Rubia tinctorum, die Färberröte oder Krappwurzel, war jahrhundertelang die wichtigste Pflanze zur Gewinnung eines roten Farbstoffs. Aus der Beobachtung, dass der Farbstoff sich im wachsenden Knochen ablagert und ihn rot färbt, leitet die homöopathische Literatur die Beziehung des Mittels zum Knochen und zum Blut ab. Die wenigen überlieferten Angaben betreffen Blutarmut, Erkrankungen der Milz und Knochenbeschwerden.
Konstitution
Gemütsbild
Keine charakteristischen Gemütsrubriken vorhandenIn der Literatur nicht näher beschrieben
Zu Rubia tinctorum sind keine Gemütszeichen verzeichnet. Das Mittel gelangte über die Färberei und die daran anschließende ärztliche Beobachtung in die Arzneimittellehre: Tiere, denen Krapp verfüttert wurde, zeigten rot gefärbte Knochen, was die Aufmerksamkeit auf den Knochenstoffwechsel lenkte. Eine ausgearbeitete Prüfung an Gesunden liegt nicht vor. Die Angaben zu Blutarmut und Milzleiden stammen aus der klinischen Erfahrung des 19. Jahrhunderts. Wer das Mittel erwägt, geht von diesem körperlichen Zusammenhang aus.
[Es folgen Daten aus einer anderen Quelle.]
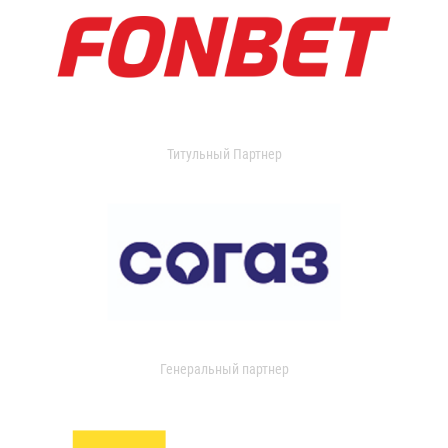
Титульный Партнер
Генеральный партнер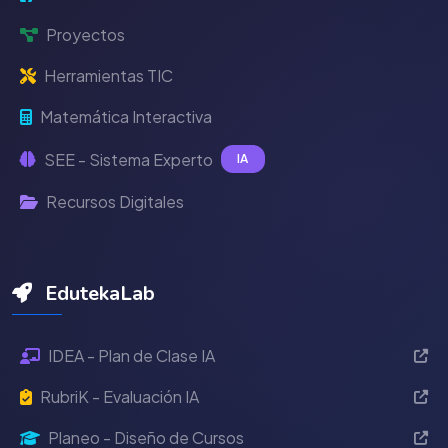
Proyectos
Herramientas TIC
Matemática Interactiva
SEE - Sistema Experto
IA
Recursos Digitales
EdutekaLab
IDEA - Plan de Clase IA
RubriK - Evaluación IA
Planeo - Diseño de Cursos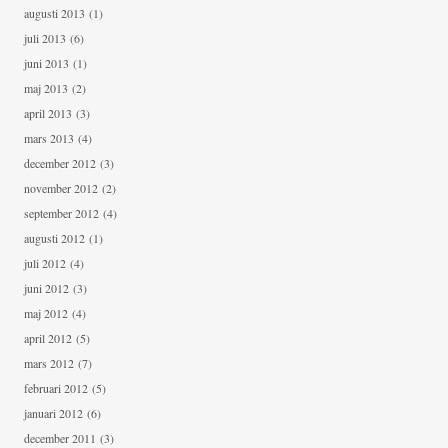
augusti 2013
(1)
juli 2013
(6)
juni 2013
(1)
maj 2013
(2)
april 2013
(3)
mars 2013
(4)
december 2012
(3)
november 2012
(2)
september 2012
(4)
augusti 2012
(1)
juli 2012
(4)
juni 2012
(3)
maj 2012
(4)
april 2012
(5)
mars 2012
(7)
februari 2012
(5)
januari 2012
(6)
december 2011
(3)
Ängste: Keine charakteristischen Ängste überliefert, In der Literatur nicht näher beschrieben
Leitsymptome
- In der Literatur nicht näher beschrieben
- Keine charakteristischen Verschlechterungen überliefert
- In der Literatur nicht näher beschrieben
- Keine charakteristischen Besserungen überliefert
Verlangen und Abneigungen
- Keine charakteristischen Speiseverlangen überliefert
- In der Literatur nicht näher beschrieben
In Repertorien häufig zugeordnet
Blutarmut und BlässeBeschwerden und Anschwellung der MilzKnochenbeschwerdenStörungen des Knochenwachstums bei Kindern
Abgrenzung
Bei Blutarmut sind China officinalis, Ferrum metallicum und Natrium muriaticum die vollständig geprüften Mittel mit eigenem Allgemein- und Gemütsbild. Bei Milzbeschwerden stehen Ceanothus americanus, China officinalis und Ranunculus bulbosus im Vordergrund. Für den Knochenbezug sind Calcium phosphoricum, Silicea und Symphytum officinale ungleich breiter beschrieben. Rubia tinctorum bleibt ein Randmittel, das über die Verbindung von Blutarmut und Milzbeteiligung gefunden wird.
Verwandte Mittel
China officinalisCeanothus americanusFerrum metallicumCalcium phosphoricumNatrium muriaticum
Porträt erstellt aus Repertoriumsdaten mit Unterstützung eines KI-Sprachmodells (2026-09-05). Die Angaben geben Zuordnungen der homöopathischen Literatur wieder, keine medizinische Wirksamkeit.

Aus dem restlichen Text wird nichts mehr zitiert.